Matrix_Multiplication:
16, #omp target loop
16, Generating "nvkernel_Matrix_Multiplication_F1L16_2" GPU kernel
Generating NVIDIA GPU code
16, Loop parallelized across teams, threads(128) collapse(2) /* blockIdx.x threadIdx.x */
18, /* blockIdx.x threadIdx.x collapsed */
20, Loop run sequentially
16, Generating Multicore code
16, Loop parallelized across threads
16, Generating implicit map(to:a[:],b[:])
Generating implicit map(from:c[:])
18, Generating implicit private(sum)
20, Loop is parallelizable
main:
53, Generating map(tofrom:a[:N*N],c[:N*N],b[:N*N])
Option 2: !$omp target teams loop collapse(N)
¶
subroutine Matrix_Multiplication(a, b, c, n)
real(8), intent(in) :: a(n, n), b(n, n)
real(8), intent(out) :: c(n, n)
integer :: row, col, i
real(8) :: sum
!$omp target teams loop collapse(2) private(row, col, i)
do row = 1, n
do col = 1, n
sum = 0.0
do i = 1, n
sum = sum + a(row, i) * b(i, col)
end do
c(row, col) = sum
end do
end do
!$omp end target teams loop
end subroutine
Compilation Output Explanation:¶
target teams loop
: Executes across a league of teams, ideal for distributing large workloads.collapse(2)
: Merges row and col loops to improve parallelization.private(row, col, i)
: Ensures thread-safety by creating isolated copies.
Matrix_Multiplication:
16, #omp target teams loop
16, Generating "nvkernel_Matrix_Multiplication_F1L16_2" GPU kernel
Generating NVIDIA GPU code
16, Loop parallelized across teams, threads(128) collapse(2) /* blockIdx.x threadIdx.x */
18, /* blockIdx.x threadIdx.x collapsed */
20, Loop run sequentially
16, Generating Multicore code
16, Loop parallelized across threads
16, Generating implicit map(to:a[:],b[:])
Generating implicit map(from:c[:])
18, Generating implicit private(sum)
20, Loop is parallelizable
main:
53, Generating map(tofrom:a[:N*N],c[:N*N],b[:N*N])
Option 3: !$omp target teams loop num_teams(N) collapse(N)
¶
subroutine Matrix_Multiplication(a, b, c, n)

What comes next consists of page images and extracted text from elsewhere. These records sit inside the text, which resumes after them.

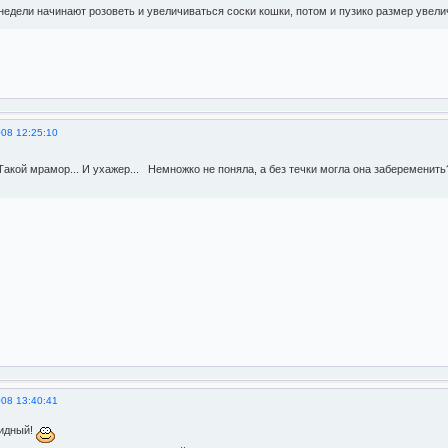
недели начинают розоветь и увеличиваться соски кошки, потом и пузико размер увели
008 12:25:10
 Такой мрамор... И ухажер... Немножко не поняла, а без течки могла она забеременит
008 13:40:41
видный!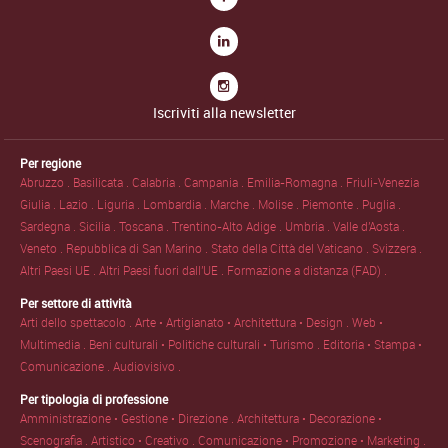
Iscriviti alla newsletter
Per regione
Abruzzo .
Basilicata .
Calabria .
Campania .
Emilia-Romagna .
Friuli-Venezia
Giulia .
Lazio .
Liguria .
Lombardia .
Marche .
Molise .
Piemonte .
Puglia .
Sardegna .
Sicilia .
Toscana .
Trentino-Alto Adige .
Umbria .
Valle d'Aosta .
Veneto .
Repubblica di San Marino .
Stato della Città del Vaticano .
Svizzera .
Altri Paesi UE .
Altri Paesi fuori dall'UE .
Formazione a distanza (FAD) .
Per settore di attività
Arti dello spettacolo .
Arte • Artigianato • Architettura • Design .
Web •
Multimedia .
Beni culturali • Politiche culturali • Turismo .
Editoria • Stampa •
Comunicazione .
Audiovisivo .
Per tipologia di professione
Amministrazione • Gestione • Direzione .
Architettura • Decorazione •
Scenografia .
Artistico • Creativo .
Comunicazione • Promozione • Marketing .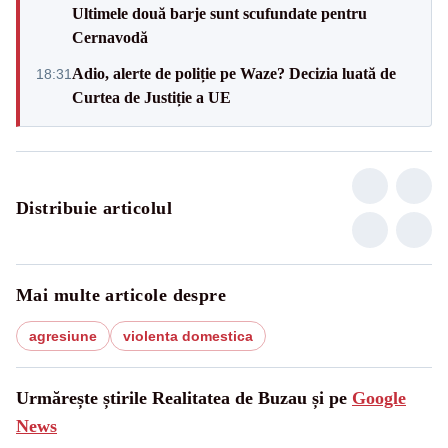
Ultimele două barje sunt scufundate pentru
Cernavodă
Adio, alerte de poliție pe Waze? Decizia luată de
18:31
Curtea de Justiție a UE
Distribuie articolul
Mai multe articole despre
agresiune
violenta domestica
Urmărește știrile Realitatea de Buzau și pe
Google
News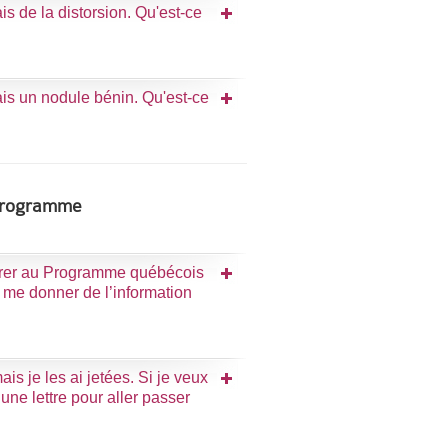
s de la distorsion. Qu'est-ce
ais un nodule bénin. Qu'est-ce
 Programme
dhérer au Programme québécois
me donner de l’information
ais je les ai jetées. Si je veux
ne lettre pour aller passer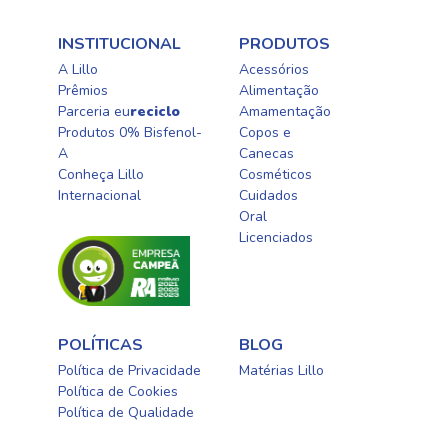
INSTITUCIONAL
PRODUTOS
A Lillo
Acessórios
Prêmios
Alimentação
Parceria eu
reciclo
Amamentação
Produtos 0% Bisfenol-
Copos e
A
Canecas
Conheça Lillo
Cosméticos
Internacional
Cuidados
Oral​
Licenciados​
POLÍTICAS
BLOG
Política de Privacidade
Matérias Lillo
Política de Cookies
Política de Qualidade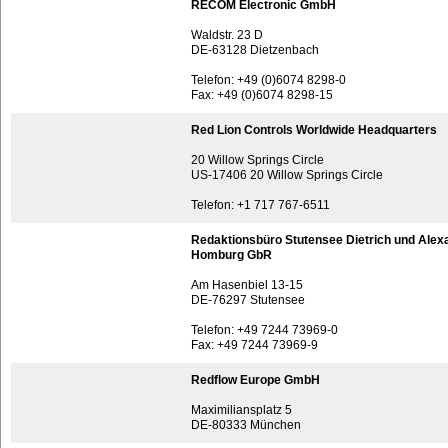
RECOM Electronic GmbH
Waldstr. 23 D
DE-63128 Dietzenbach
Telefon: +49 (0)6074 8298-0
Fax: +49 (0)6074 8298-15
Red Lion Controls Worldwide Headquarters
20 Willow Springs Circle
US-17406 20 Willow Springs Circle
Telefon: +1 717 767-6511
Redaktionsbüro Stutensee Dietrich und Alex
Homburg GbR
Am Hasenbiel 13-15
DE-76297 Stutensee
Telefon: +49 7244 73969-0
Fax: +49 7244 73969-9
Redflow Europe GmbH
Maximiliansplatz 5
DE-80333 München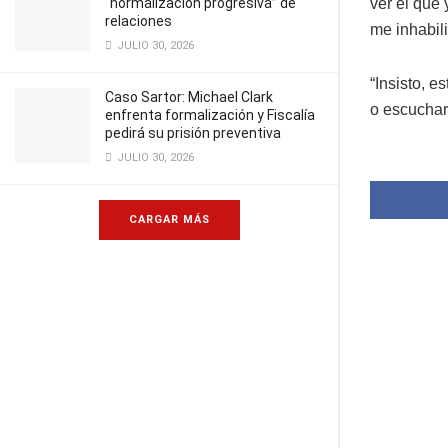
“normalización progresiva” de
ver el que 
relaciones
me inhabili
JULIO 30, 2026
“Insisto, 
Caso Sartor: Michael Clark
o escuchar
enfrenta formalización y Fiscalía
pedirá su prisión preventiva
JULIO 30, 2026
CARGAR MÁS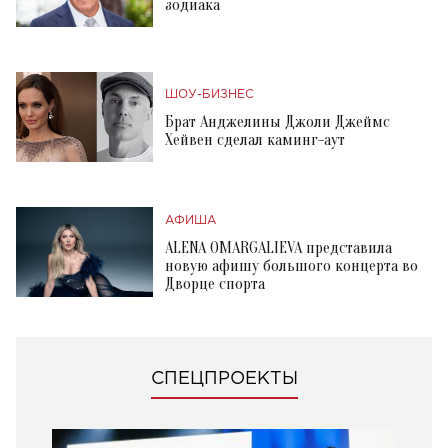
зодиака
ШОУ-БИЗНЕС
Брат Анджелины Джоли Джеймс
Хейвен сделал каминг-аут
АФИША
ALENA OMARGALIEVA представила
новую афишу большого концерта во
Дворце спорта
СПЕЦПРОЕКТЫ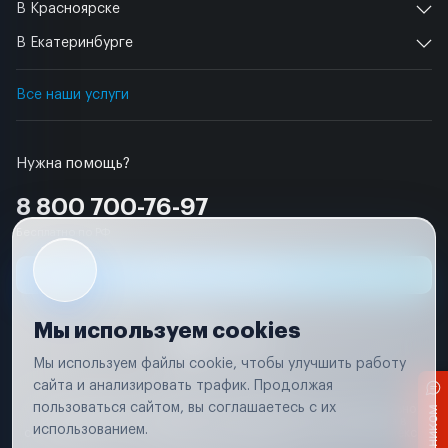
В Красноярске
В Екатеринбурге
Все наши услуги
Нужна помощь?
8 800 700-76-97
Бесплатно по РФ
Заявка на ремонт
Мы используем cookies
Мы используем файлы cookie, чтобы улучшить работу
сайта и анализировать трафик. Продолжая
Условия использования
пользоваться сайтом, вы соглашаетесь с их
Вся информация, представленная на сайте, носит исключительно
информационный характер и не является публичной офертой в
использованием.
соответствии с положениями статьи 437 (п. 2) Гражданского кодекса
Российской Федерации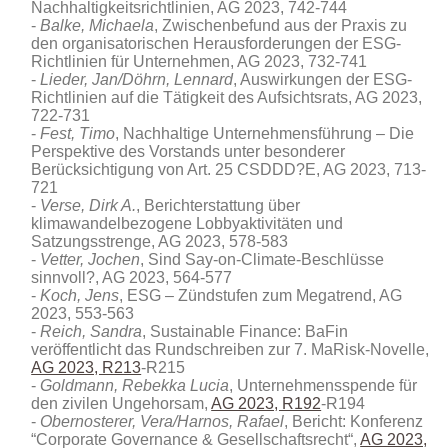
Nachhaltigkeitsrichtlinien, AG 2023, 742-744
Balke, Michaela
, Zwischenbefund aus der Praxis zu
den organisatorischen Herausforderungen der ESG-
Richtlinien für Unternehmen, AG 2023, 732-741
Lieder, Jan/Döhrn, Lennard
, Auswirkungen der ESG-
Richtlinien auf die Tätigkeit des Aufsichtsrats, AG 2023,
722-731
Fest, Timo
, Nachhaltige Unternehmensführung – Die
Perspektive des Vorstands unter besonderer
Berücksichtigung von Art. 25 CSDDD?E, AG 2023, 713-
721
Verse, Dirk A.
, Berichterstattung über
klimawandelbezogene Lobbyaktivitäten und
Satzungsstrenge, AG 2023, 578-583
Vetter, Jochen
, Sind Say-on-Climate-Beschlüsse
sinnvoll?, AG 2023, 564-577
Koch, Jens
, ESG – Zündstufen zum Megatrend, AG
2023, 553-563
Reich, Sandra
, Sustainable Finance: BaFin
veröffentlicht das Rundschreiben zur 7. MaRisk-Novelle,
AG 2023, R213
-R215
Goldmann, Rebekka Lucia
, Unternehmensspende für
den zivilen Ungehorsam,
AG 2023, R192
-R194
Obernosterer, Vera/Harnos, Rafael
, Bericht: Konferenz
“Corporate Governance & Gesellschaftsrecht“,
AG 2023,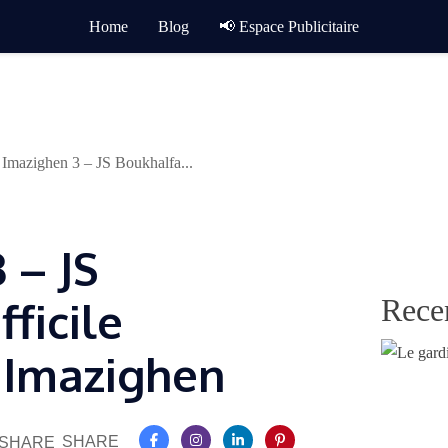
Home
Blog
📢 Espace Publicitaire
Imazighen 3 – JS Boukhalfa...
 – JS
Rece
fficile
C Imazighen
SHARE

real(8), intent(in) :: a(n, n), b(n, n)
real(8), intent(out) :: c(n, n)
integer :: row, col, i
real(8) :: sum
!$omp target teams loop num_teams(5) collapse(2) private(row, col, i)
do row = 1, n
do col = 1, n
sum = 0.0
do i = 1, n
sum = sum + a(row, i) * b(i, col)
end do
c(row, col) = sum
end do
end do
!$omp end target teams loop
end subroutine
Compilation Output Explanation:¶
num_teams(5)
: Creates five teams for distributed execution.collapse(2)
: Combines row and col loops for improved load balancing.private(row, col, i)
: Prevents race conditions by assigning separate variables to each team.
Matrix_Multiplication:
16, #omp target teams loop num_teams(5)
16, Generating "nvkernel_Matrix_Multiplication_F1L16_2" GPU kernel
Generating NVIDIA GPU code
16, Loop parallelized across teams(5), threads(128) collapse(2) blockIdx.x threadIdx.x */
18, /* blockIdx.x threadIdx.x collapsed */
20, Loop run sequentially
16, Generating Multicore code
16, Loop parallelized across threads
16, Generating implicit map(to:a[:],b[:])
Generating implicit map(from:c[:])
18, Generating implicit private(sum)
20, Loop is parallelizable
main:
53, Generating map(tofrom:a[:N*N],c[:N*N],b[:N*N])
Summary¶
These options for matrix multiplication using OpenMP offloading provide several ways to leverage GPUs for efficient parallel computation:
- Collapse Clauses: By collapsing loops with collapse(2), the code merges outer loops into one, maximizing parallelism and balancing workloads.
- Teams and Threads: Variants like target parallel for and target teams distribute allow users to control workload distribution across threads and teams, optimizing GPU resource use.
- Data Mapping: Each example uses data mapping to efficiently manage memory transfers between host and device, which is crucial for performance on heterogeneous systems.
Each approach provides unique trade-offs in resource utilization, parallelism, and memory handling, enabling developers to tailor code to the specific architecture and problem size.